By Arunabha Bagchi
On the occasion of our completing 70 years of Independence, a number of reputed English language newspapers published blogs of famous overseas Indian writers about their thoughts on that event. The comments were uniformly banal, with the common theme of the alarming rise of the Hindutva brigade out to destroy our diversity of culture, religions and languages.
Only the oped article of Pankaj Mishra in The New York Times had a nuance that caught my attention: “But a sober reckoning with the deep malaise in India can be bracing too. For it confirms that the world as we have known it, molded by the beneficiaries of both Western imperialism and anti-imperialist nationalism, is crumbling and that in the East as well as the West, all of us are now called to fresh struggles for freedom, equality and dignity.”
It is this crumbling of the world order that is being occupied at a rapid pace by the Alt-Right in the West and Hindutva in India.
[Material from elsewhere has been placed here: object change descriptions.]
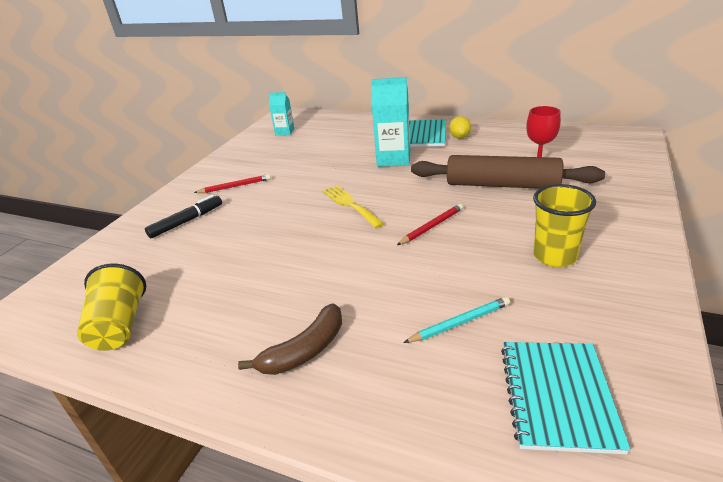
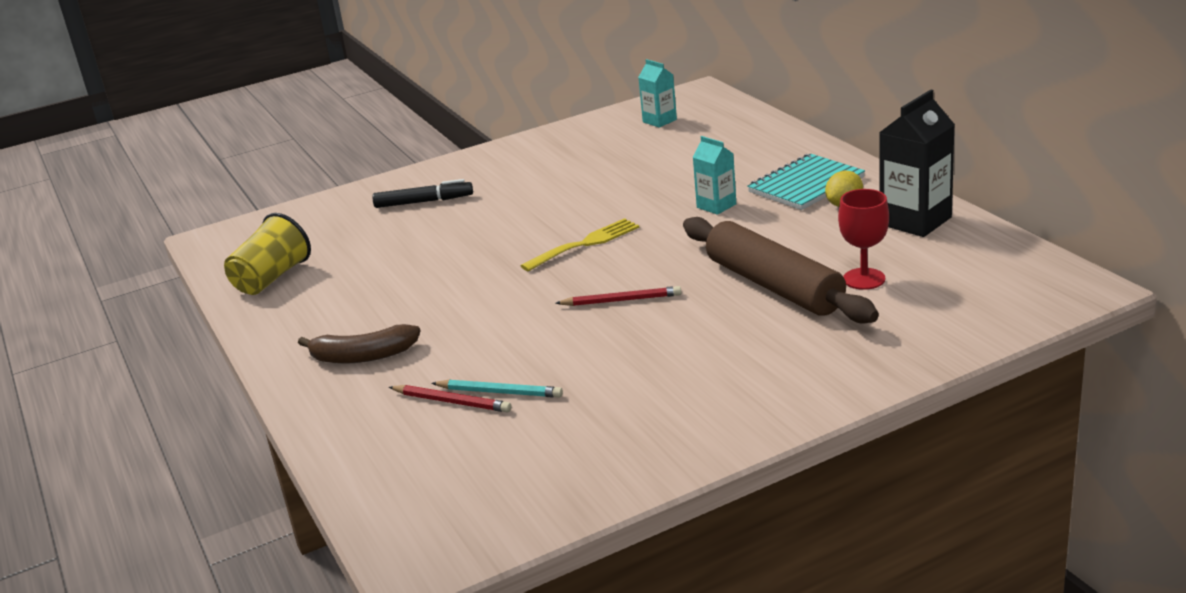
camera: 40 degrees right, 5 degrees down
(235, 186) = (513, 178): red pencil -> red pencil (452, 402)
(350, 204) = (585, 244): yellow fork -> yellow fork turned 45 degrees clockwise
(394, 159) = (716, 206): turquoise carton -> turquoise carton, size x0.59
(507, 133) = (915, 221): none -> black carton
(554, 256) = (679, 380): yellow cup -> none
(558, 396) = (478, 473): turquoise notebook -> none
Alt-Right, abbreviation for Alternative Right, is the palatable name for White Nationalism; Hindutva is a euphemism for Hindu Nationalism.
In Europe Alt-Right propagates White Nationalism by appealing to the xenophobic nationalism of each nation state, while in the United States it has taken the form of unabashed white (European) nationalism.
It encompasses all fringe groups like neo-Nazis, Ku Klux Klan and white supremacists, but also a splinter group of ultra conservatives targeting the white working class there that lost out in the globalization game.
They spread fears among the ‘European Americans’ that they would become minorities in their own country. Donald Trump and AltRight found each other in this dangerous game. From my boyhood I heard similar fear-mongering among the ultra conservative Hindus that we would become minorities in our own country.
Muslim Personal Law was to blame, according to these Hindus, as it allowed Muslim men to have four wives resulting in an avalanche of Muslim children.
Nehru’s persistence of an idealistic vision of our strength through diversity and his diktat to develop a secular state, in sharp contrast to the policy followed by Pakistan, gave us a moral high ground internationally among the countries slowly getting out of the imperialistic yoke.
But within India the colonial system of governance continued unabated after Independence with only native bureaucrats taking over the oppressive state machine from the Englishmen.
Despite Nehru’s proclaimed belief in socialism, ‘inclusive growth’ remained just a slogan. The middle class, benefiting immensely from economic liberalization from the 1990s formed an alliance of convenience with the very rich. The disgruntled poor and lower middle class Hindus became prey to religious symbolism of the Hindutva brigade.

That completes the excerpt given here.